KEY TAKEAWAYS
- The phase 2 clinical trial aimed to evaluate progression-free survival in elderly patients with untreated mantle-cell lymphoma receiving Ibrutinib in combination with bendamustine and rituximab.
- A randomized assignment was done where patients aged 65 or older received either ibrutinib or a placebo, along with six cycles of bendamustine and rituximab.
- The trial’s outcome was that administering Ibrutinib in combination with conventional chemoimmunotherapy resulted in a substantial extension of progression-free survival.
- The study involved 523 patients, with 261 patients in the ibrutinib group and 262 in the placebo group.
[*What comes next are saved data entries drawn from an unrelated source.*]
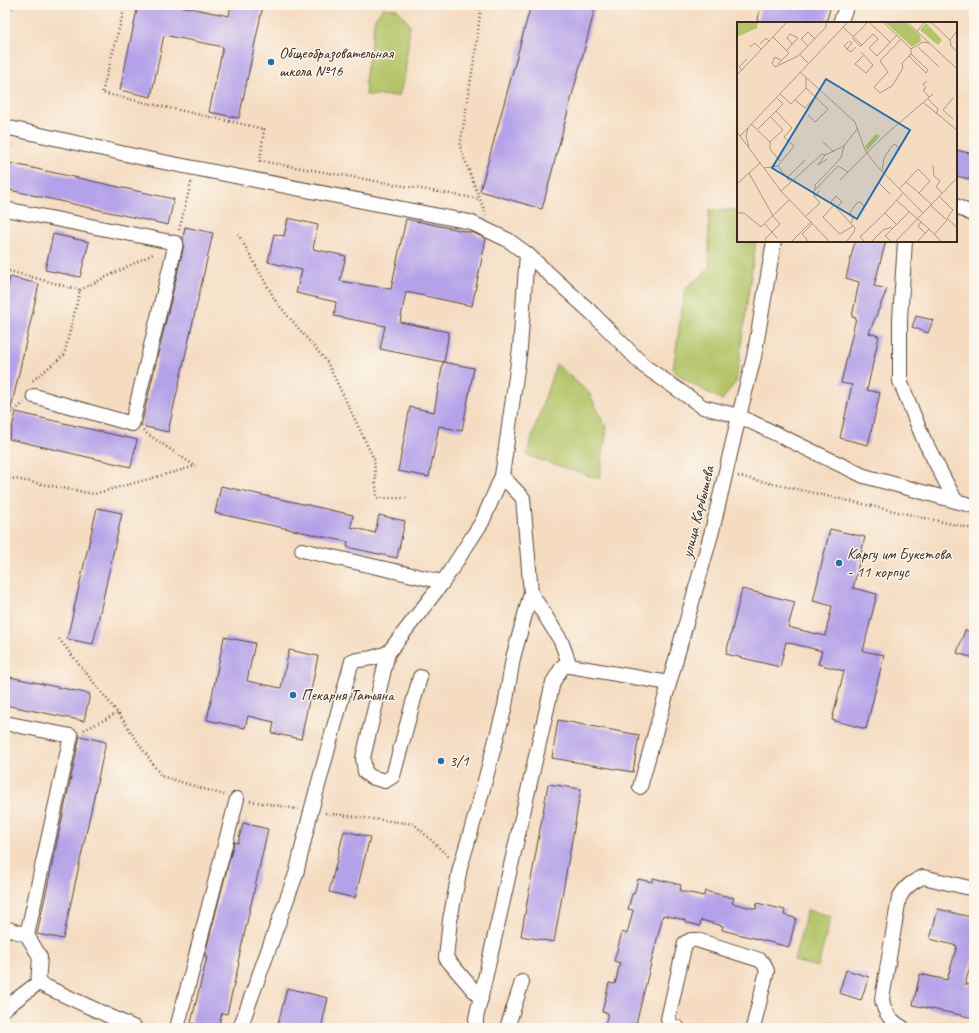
<svg xmlns="http://www.w3.org/2000/svg" width="979" height="1033" viewBox="0 0 979 1033" font-family="Caveat,sans-serif">
<rect width="100%" height="100%" fill="#fbf7ec"/>
<filter id="ink" filterUnits="userSpaceOnUse"><feTurbulence type="fractalNoise" baseFrequency=".025" numOctaves="2"/><feDisplacementMap in="SourceGraphic" scale="8" xChannelSelector="R" yChannelSelector="G"/><feConvolveMatrix kernelMatrix="1 2 1 2 8 2 1 2 1" color-interpolation-filters="sRGB"/></filter>
<filter id="wash" filterUnits="userSpaceOnUse"><feTurbulence type="fractalNoise" baseFrequency=".012" numOctaves="4" result="noise"/><feDisplacementMap in="SourceGraphic" scale="16" xChannelSelector="R" yChannelSelector="G"/><feGaussianBlur stdDeviation="0.9" result="paint"/><feColorMatrix in="noise" values="0 0 0 0 0 0 0 0 0 0 0 0 0 0 0 0 0 1.4 0 .05"/><feComposite in="paint" operator="in"/></filter>
<g filter="url(#wash)">
<rect width="100%" height="100%" fill="#f5dcc1"/>
<g fill="#b3c568" stroke="#777843">
<path d="M383,8L397,9L410,25L405,74L399,96L366,95L365,81L375,18Z"/>
<path d="M709,210H738V241H756L736,382L722,400L690,383L673,370L685,288L709,270Z"/>
<path d="M556,364L589,393L607,429L599,479L526,455Z"/>
<path d="M807,910L831,916L818,967L794,961Z"/>
</g>
<g id="blocks">
<g fill="#b3a1e9">
<path d="M138,5H175L229,16L231,5H263L239,118L209,112L223,47L164,35L151,97L120,90Z"/>
<path d="M531,5H596L542,209L480,191Z"/>
<path d="M761,5H831L826,23H757Z"/>
<path d="M956,150L974,154V180L956,176Z"/>
<path d="M5,162L174,199L168,225L5,189Z"/>
<path d="M288,218L318,225L313,249L346,256L340,281L391,289L406,219L474,233L486,239L472,306L406,292L400,322L449,332L444,362L380,349L385,326L334,316L336,302L296,293L302,270L268,262L274,234L284,236Z"/>
<path d="M185,227L213,233L168,432L141,426L184,245L183,238Z"/>
<path d="M53,234L89,242L80,277L45,270Z"/>
<path d="M855,241H886L874,286L887,289L869,333L879,336L867,390L880,393L868,445L840,438L852,385L841,383L856,318L852,317L859,282L846,278Z"/>
<path d="M10,277L39,284L10,413H5V300Z"/>
<path d="M916,316L933,320L928,333L912,327Z"/>
<path d="M443,362L474,368L462,431L439,426L429,477L398,471L410,407L434,412Z"/>
<path d="M16,412L137,440L131,467L9,439Z"/>
<path d="M221,486L353,515L351,527L375,533L379,515L405,521L397,558L347,547L348,542L215,513Z"/>
<path d="M97,508L122,513L93,644L67,639Z"/>
<path d="M830,529L865,537L853,588L877,594L863,651L884,655L866,729L832,720L844,671L818,664L822,651L786,642L780,667L726,654L742,589L795,602L788,627L825,636L832,606L813,601Z"/>
<path d="M965,630L974,633V658L957,653Z"/>
<path d="M224,637L255,643L247,681L281,688L289,650L318,656L301,739L272,733L274,722L248,716L245,728L207,720Z"/>
<path d="M5,676L90,694L84,721L5,705Z"/>
<path d="M558,720L639,735L633,772L552,758Z"/>
<path d="M80,736L106,742L63,939L37,934Z"/>
<path d="M548,784L581,789L554,942L521,936Z"/>
<path d="M243,823L268,829L238,962L239,963L227,1014L222,1013L218,1028H211L191,1023L207,957H205L206,950L234,842L238,843Z"/>
<path d="M344,831L370,837L355,898L329,892Z"/>
<path d="M653,878L681,885L680,891L704,896L705,891L734,898L732,903L756,909L757,903L785,910L784,915L796,918L789,947L722,930L723,926L701,920L700,926L685,922V920L663,915L635,1028H616L605,1025L608,1013L602,1012L609,983L615,984L620,963L614,961L622,932L627,934L633,910L628,909L632,894H634L638,879L652,882Z"/>
<path d="M938,909L974,918V953L965,984L974,986V1018L913,1005L920,974L947,980L957,946L930,939Z"/>
<path d="M846,970L869,977L861,1000L839,993Z"/>
<path d="M287,988L328,998L321,1028H277Z"/>
</g>
</g>
</g>
<g filter="url(#ink)">
<use href="#blocks" fill-opacity="0" stroke="#574536" stroke-width="1"/>
<g fill="none" stroke-linecap="round" stroke-linejoin="round">
<defs>
<g id="minor">
<path d="M840,23L847,5"/>
<path d="M5,127L148,159L470,222L508,240L527,254L592,313L644,366L703,407L739,416L864,476L974,506"/>
<path d="M956,206L974,215"/>
<path d="M5,209L176,243L132,424L34,396"/>
<path d="M905,241L900,319V381L923,438L955,500"/>
<path d="M302,550L443,582"/>
<path d="M531,593L561,641L570,666"/>
<path d="M388,653L363,758L365,772L371,777L385,781L393,776L420,677"/>
<path d="M5,723L71,736L27,935"/>
<path d="M640,787L712,531L739,416L754,357L774,241"/>
<path d="M5,928L27,935L40,957L38,983L135,1028"/>
<path d="M481,999L446,958L450,920L460,868L478,807L505,706L513,658L531,593L523,498L502,476"/>
<path d="M5,1008L38,983"/>
<path d="M177,1028L237,799"/>
<path d="M240,1028L296,874L311,811L352,661L372,658L388,653L443,582L482,522L502,476L520,348L527,254"/>
<path d="M476,1028V1018L553,682L563,666H570L669,683"/>
<path d="M507,1028L522,982"/>
<path d="M678,1028L672,1026L668,1019L685,943L691,940H697L760,960L764,964L767,971L753,1028"/>
<path d="M903,1028C891,1021 884,1013 882,999L899,898C905,887 912,882 923,877L974,889"/>
</g>
</defs>
<use href="#minor" stroke="#574536" stroke-width="16"/>
<g stroke="#574536" stroke-width="2.5" stroke-dasharray="1 3" stroke-linecap="butt">
<path d="M117,5L125,6L102,93L264,129L260,161L479,199"/>
<path d="M481,5L476,48L460,147L486,215"/>
<path d="M5,12L16,5"/>
<path d="M5,143L15,145"/>
<path d="M179,230L191,183L188,182"/>
<path d="M238,234L277,303L327,362L374,459L377,498H408"/>
<path d="M5,270L80,290L64,355L31,382"/>
<path d="M80,290L155,253"/>
<path d="M5,418L24,403"/>
<path d="M143,431L195,466"/>
<path d="M738,476L974,529"/>
<path d="M5,477L94,494L196,466"/>
<path d="M59,639L118,713L161,776L224,795"/>
<path d="M84,730L118,713"/>
<path d="M250,801L298,809"/>
<path d="M325,813L414,824L449,857"/>
</g>
<use href="#minor" stroke="#fff" stroke-width="14"/>
</g>
</g>
<g fill="#1f6fb2" stroke="#fbf7ec" stroke-width="1.5">
<circle cx="271" cy="62" r="4"/>
<circle cx="839" cy="563" r="4"/>
<circle cx="293" cy="695" r="4"/>
<circle cx="441" cy="761" r="4"/>
</g>
<g text-anchor="middle" dominant-baseline="central" stroke-width="3" stroke-linejoin="round" paint-order="stroke">
<g font-size="16" fill="#3b2a1e" stroke="#fbf7ec" text-anchor="start">
<text x="279" y="53">Общеобразовательная<tspan x="279" dy="18">школа №16</tspan></text>
<text x="847" y="554">Каргу им Букетова<tspan x="847" dy="18">- 11 корпус</tspan></text>
<text x="301" y="695">Пекарня Татьяна</text>
<text x="449" y="761">3/1</text>
</g>
<g font-size="16" fill="#3b2a1e" stroke="#fbf7ec">
<text transform="translate(698 512) rotate(-76)">улица Карбышева</text>
</g>
</g>
<g transform="translate(737 22)">
<rect width="220" height="220" fill="#f5dcc1"/>
<path d="M0,0H21L20,6L0,15ZM148,0H168L183,13L184,19L175,25ZM189,1L205,18L201,23L183,8ZM139,112L143,114L130,129L128,124Z" fill="#b3c568"/>
<path fill="none" stroke="#ab9580" stroke-width="1" d="M132,0L153,20M146,0L174,27L186,20L192,21M170,0L220,47M194,0L213,18L220,9M106,5L125,23M180,9L188,0M36,15L52,31L41,42M116,15L131,0M115,16L123,24L125,23M164,17L143,39L151,50L137,65L143,71L155,64L166,46L165,41L174,32V27M213,18L214,24L220,30M111,20L107,24L110,27L115,21L112,19M23,22L29,16L32,19M125,23L136,12L141,17L132,26L140,34L160,13M71,24L64,17L71,10L78,17M13,25L18,21L24,27M181,25L202,45M110,27L114,30L119,25M50,28L61,16L53,12L50,16L55,22M124,30L136,43L129,51L118,42L126,34M62,32L71,41M174,32L191,48M172,34L189,51L191,48M44,38L38,35L35,41L38,45L61,34L89,5V0M5,48L2,45L10,37M63,50L118,100L128,128L139,143L186,191M0,53L50,0M69,56V66L91,87L78,100L71,93M190,59L186,62L189,66L186,68L192,75M43,72L54,82L69,66M191,77L201,87L199,92M58,78L68,86L78,75M187,81L220,108M39,89L55,106L47,115L57,124L41,144L53,160M34,95L46,108L33,120V127L43,139M216,97L206,88L216,76M14,102L33,120M11,106L9,114L12,125M21,107L46,82L39,75M0,110L44,169L93,220M3,114L111,0M86,120L97,130M88,133L81,143L90,137M196,143L197,154L203,159L199,165L205,171M27,146L41,144M145,149L147,136L154,125L158,122L163,128M12,151L36,194L43,202L28,217L30,220M50,156L68,138M103,158L147,114L196,72M142,161L153,172M0,162L23,141M162,167L181,147L193,159L182,171L169,160M78,168V163L104,136L107,124M44,169L85,132L88,133L107,124L121,106M182,171L194,182M77,174V169L101,144L111,150M202,174L216,188L210,196L220,206M159,178L184,200L181,204L188,211M193,183L210,198M96,184L86,195L103,212L116,204M99,186L105,180L99,174L94,180L118,206L117,210L109,220M0,191H7L24,205L52,178M68,195L83,181L77,174L83,169M114,201L116,197L113,190L120,181L123,180L128,185M28,202L40,216M159,202L148,191L166,171M192,207L205,220M197,213L210,198M181,219L192,207L184,200M54,220L74,200M72,220L65,212L75,202M128,220L123,215L148,191M134,220L146,208L155,205M155,220L148,214L172,190M158,220L220,156"/>
<path fill="#1f6fb2" fill-opacity="0.15" stroke="#1f6fb2" stroke-width="2" d="M89,57L173,108L120,197L35,146Z"/>
<rect width="220" height="220" fill="none" stroke="#3b2a1e" stroke-width="2"/>
</g>
<rect width="979" height="1033" fill="none" stroke="#fbf7ec" stroke-width="20"/>
</svg>
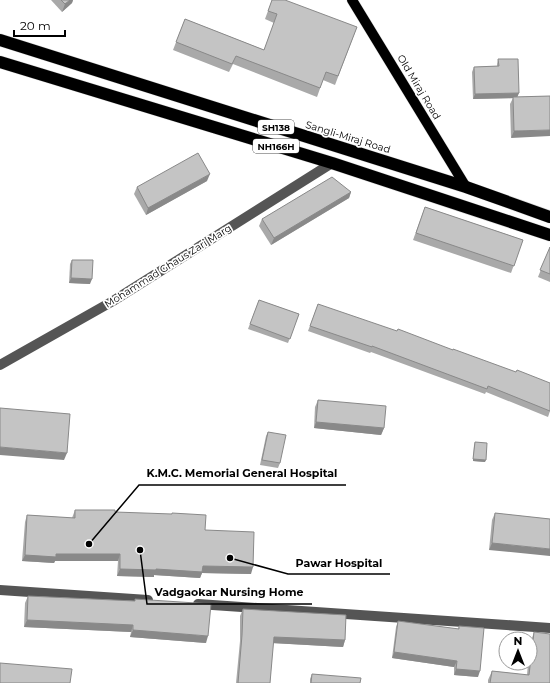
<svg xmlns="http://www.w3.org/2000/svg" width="550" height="683" font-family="Montserrat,sans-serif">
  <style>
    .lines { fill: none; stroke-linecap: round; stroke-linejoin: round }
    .major-casing { stroke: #dbdbdb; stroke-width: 11 }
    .highway-casing { stroke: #dbdbdb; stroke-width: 13 }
    .minor { stroke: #555; stroke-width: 10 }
    .major { stroke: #000; stroke-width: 10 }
    .highway { stroke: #000; stroke-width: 12 }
    .wall { fill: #a9a9a9 }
    .shaded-wall { fill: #898989 }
    .building { fill: #c4c4c4; stroke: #898989 }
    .labels { text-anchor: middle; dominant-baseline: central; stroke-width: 3.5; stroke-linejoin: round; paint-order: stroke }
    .shield { fill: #fff; stroke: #4c4c4c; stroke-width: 1 }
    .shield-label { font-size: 9px; font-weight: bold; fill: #000 }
    .street-label { font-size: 10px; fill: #000; stroke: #fff }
    .leader { fill: none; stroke: #000; stroke-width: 1.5 }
    .callout-dot { fill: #000; stroke: #fff; stroke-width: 1.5 }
    .callout-label { font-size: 11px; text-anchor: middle; font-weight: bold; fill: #000; stroke: #fff; stroke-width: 3.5; stroke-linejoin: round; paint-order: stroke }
  </style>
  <rect width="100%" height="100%" fill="#fff"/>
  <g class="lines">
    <defs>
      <polyline id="major" points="352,0 466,187"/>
      <g id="highway">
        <polyline points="0,40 466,187 550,217"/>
        <polyline points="0,62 332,163 550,235"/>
      </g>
    </defs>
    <!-- major casing -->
    <use href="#major" class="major-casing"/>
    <!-- highway casing -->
    <use href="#highway" class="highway-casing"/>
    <!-- minor -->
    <g class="minor">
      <polyline points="0,365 113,301 332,163"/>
      <polyline points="0,590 148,600"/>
      <polyline points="198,604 550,628"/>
    </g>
    <!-- major -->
    <use href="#major" class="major"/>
    <!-- highway -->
    <use href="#highway" class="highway"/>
  </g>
  <!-- wall -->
  <g class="wall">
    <polygon points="51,0 73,0 72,3 62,12"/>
    <polygon points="272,0 357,27 335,85 323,80 317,97 233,64 229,72 173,50 185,19 264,50 274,23 265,19"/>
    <polygon points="498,59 517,97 550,96 511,138 510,104 513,98 473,99 472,72 474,67 497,66 497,64"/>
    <polygon points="207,181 146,215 134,194 137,187"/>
    <polygon points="351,192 349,198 271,245 259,226 262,219"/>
    <polygon points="425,207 523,240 511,273 413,240"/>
    <polygon points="550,247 550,282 538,277"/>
    <polygon points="72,260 90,284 69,283 70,264"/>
    <polygon points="259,300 299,314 288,343 248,329"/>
    <polygon points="318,304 550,411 548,417 486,392 485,394 371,352 370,353 308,331"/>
    <polygon points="318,400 384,428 381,435 314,428 315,407"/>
    <polygon points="268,432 280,463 278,468 260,465 266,436"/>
    <polygon points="475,442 485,462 473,461 474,445"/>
    <polygon points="75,510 115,512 205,530 251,574 202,573 200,578 154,575 154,577 117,576 118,561 55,561 54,563 22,561 25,522 27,515 72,518"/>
    <polygon points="495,513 550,519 489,550 492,520"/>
    <polygon points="28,596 135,601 135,599 206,643 130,637 131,632 24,627 25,603"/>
    <polygon points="243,609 345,640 343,647 273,643 270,683 236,683 240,641 240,616"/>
    <polygon points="398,621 458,629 459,626 478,677 454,675 454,667 392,658 396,627"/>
    <polygon points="534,632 550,683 488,683 488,680 492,671 527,675 528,663 530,663 531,641"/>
    <polygon points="312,674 360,683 310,683 310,679"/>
  </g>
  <!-- shaded-wall -->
  <g class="shaded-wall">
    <polygon points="70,0 73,0 72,3 62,12 65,4"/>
    <polygon points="519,93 517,98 473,99 475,94"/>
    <polygon points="550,130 550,136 511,138 514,131"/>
    <polygon points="210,174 207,181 146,215 148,208"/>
    <polygon points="351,192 349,198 271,245 274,238"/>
    <polygon points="71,278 92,279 90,284 69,283"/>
    <polygon points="316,422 384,428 381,435 314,428"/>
    <polygon points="0,447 67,453 64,460 0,455"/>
    <polygon points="473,459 486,460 485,462 473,461"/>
    <polygon points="492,543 550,549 550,556 489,550"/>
    <polygon points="56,554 120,554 118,561 55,561 54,563 22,561 25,555"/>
    <polygon points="203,566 253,567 251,574 202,573 200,578 154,575 154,577 117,576 120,569 156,569"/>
    <polygon points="27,620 133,625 131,632 24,627"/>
    <polygon points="133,630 208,636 206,643 130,637"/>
    <polygon points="274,637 345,640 343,647 271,643"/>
    <polygon points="394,652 457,661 454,667 392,658"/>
    <polygon points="456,669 480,671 478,677 454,675"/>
  </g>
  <!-- building -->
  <g class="building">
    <polygon points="61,0 70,0 65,4"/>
    <polygon points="272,0 285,0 357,27 338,76 326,72 320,88 236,56 232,64 176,42 185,19 264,50 277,14 268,11"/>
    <polygon points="498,59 518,59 519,93 475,94 474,67 499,66"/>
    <polygon points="550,96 550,130 514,131 513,97"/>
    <polygon points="198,153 210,174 148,208 137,187"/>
    <polygon points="332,177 351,192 274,238 262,219"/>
    <polygon points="425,207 523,240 514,266 416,233"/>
    <polygon points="550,247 550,274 540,270"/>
    <polygon points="72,260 93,260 92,279 71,278"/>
    <polygon points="259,300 299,314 290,339 250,324"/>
    <polygon points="318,304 397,331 398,329 453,350 453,349 516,372 517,370 550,383 550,411 488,386 487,389 372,346 372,347 310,326"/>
    <polygon points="318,400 386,406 384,428 316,422"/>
    <polygon points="0,408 70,414 67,453 0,447"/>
    <polygon points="268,432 286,435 280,463 262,460"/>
    <polygon points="475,442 487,443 486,460 473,459"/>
    <polygon points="75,510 115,510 115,512 172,514 172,513 206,515 205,530 254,532 253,567 203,566 202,572 156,569 156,570 120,569 120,554 56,554 56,557 25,555 27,515 75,518"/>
    <polygon points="495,513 550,519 550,549 492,543"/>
    <polygon points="28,596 135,601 135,599 211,604 208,636 133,630 133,625 27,620"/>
    <polygon points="243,609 346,615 345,640 274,637 270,683 238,683 242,635"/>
    <polygon points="398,621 459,629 459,626 484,628 480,671 456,669 457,661 394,652"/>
    <polygon points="534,632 550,634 550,683 490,683 492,671 529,675"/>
    <polygon points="0,663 72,669 70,683 0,683"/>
    <polygon points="312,674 361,678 360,683 311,683"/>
  </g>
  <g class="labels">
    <!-- shield labels -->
    <g class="shield">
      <rect x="258" y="120" width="36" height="14" rx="3"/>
      <rect x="253" y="139" width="46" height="14" rx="3"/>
    </g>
    <g class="shield-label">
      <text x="276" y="127">SH138</text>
      <text x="276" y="146">NH166H</text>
    </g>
    <!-- street labels -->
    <g class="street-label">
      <text transform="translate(419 87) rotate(59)">Old Miraj Road</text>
      <text transform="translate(348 137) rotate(17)">Sangli-Miraj Road</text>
      <text transform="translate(168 266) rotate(-32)">Mohammad Ghaus Zari Marg</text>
    </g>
  </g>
  <!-- callouts -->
  <path class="leader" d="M89 544L139 485H346M230 558L288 574H390M140 550L147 604H312"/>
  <g class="callout-dot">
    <circle cx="89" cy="544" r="4"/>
    <circle cx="230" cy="558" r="4"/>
    <circle cx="140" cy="550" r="4"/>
  </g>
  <g class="callout-label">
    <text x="242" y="477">K.M.C. Memorial General Hospital</text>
    <text x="339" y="567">Pawar Hospital</text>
    <text x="229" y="596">Vadgaokar Nursing Home</text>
  </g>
  <!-- north arrow -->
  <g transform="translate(518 651)"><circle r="19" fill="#ffffff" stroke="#999999"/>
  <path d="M0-3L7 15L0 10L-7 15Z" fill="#000000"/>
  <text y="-6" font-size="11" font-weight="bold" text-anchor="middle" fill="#000000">N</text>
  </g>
  <!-- scale -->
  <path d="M14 30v6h51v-6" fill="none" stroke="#000000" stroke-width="2"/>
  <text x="20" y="30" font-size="12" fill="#000000" stroke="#ffffff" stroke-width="3" paint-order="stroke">20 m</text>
</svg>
- The researchers concluded that administering the Ibrutinib combo extends progression-free survival with a manageable safety profile.
The administration of Ibrutinib, a potent inhibitor of Bruton’s tyrosine kinase, in combination with bendamustine and rituximab, followed by rituximab maintenance therapy, may confer clinical benefit to elderly patients with untreated mantle-cell lymphoma. The study involved a randomized assignment of patients aged 65 or older to receive either ibrutinib (560 mg, orally administered once daily until disease progression or unacceptable toxic effects) or placebo, in addition to six cycles of bendamustine (90 mg per square meter of body-surface area) and rituximab (375 mg per square meter). Patients who exhibited an objective response, including complete or partial response, were prescribed rituximab maintenance therapy. The therapy was administered at an interval of 8 weeks for a maximum of 12 additional doses. The principal objective was to evaluate the progression-free survival, as determined by the investigators. Survival rate and safety were assessed as well. In a randomized clinical trial, 523 patients were enrolled and allocated into two groups.
Specifically, 261 patients were assigned to the ibrutinib group, while the remaining 262 patients were assigned to the placebo group. Upon a median follow-up of 84.7 months, the ibrutinib group exhibited a median progression-free survival of 80.6 months, whereas the placebo group demonstrated a median progression-free survival of 52.9 months. The hazard ratio for disease progression or death was 0.75 with a 95% confidence interval of 0.59 to 0.96 and a P=0.01. The proportion of patients exhibiting a comprehensive response was 65.5% in the cohort treated with ibrutinib, while the placebo cohort had a response rate of 57.6% (P = 0.06). The overall survival rate exhibited no significant difference between the two groups. The frequency of grade 3 or 4 unfortunate occurrences during therapy was 81.5% in the cohort receiving ibrutinib and 77.3% in the placebo cohort. The administration of Ibrutinib in conjunction with conventional chemoimmunotherapy resulted in a substantial extension of progression-free survival. The safety profile of the combined therapy was by the established safety profiles of the individual drugs.
Source:https://pubmed.ncbi.nlm.nih.gov/35657079/
Clinical Trial:https://clinicaltrials.gov/ct2/show/NCT01776840
Wang ML, Jurczak W, Jerkeman M, Trotman J, Zinzani PL, Belada D, Boccomini C, Flinn IW, Giri P, Goy A, Hamlin PA, Hermine O, Hernández-Rivas JÁ, Hong X, Kim SJ, Lewis D, Mishima Y, Özcan M, Perini GF, Pocock C, Song Y, Spurgeon SE, Storring JM, Walewski J, Zhu J, Qin R, Henninger T, Deshpande S, Howes A, Le Gouill S, Dreyling M; SHINE Investigators. Ibrutinib plus Bendamustine and Rituximab in Untreated Mantle-Cell Lymphoma. N Engl J Med. 2022 Jun 30;386(26):2482-2494. doi: 10.1056/NEJMoa2201817. Epub 2022 Jun 3. PMID: 35657079.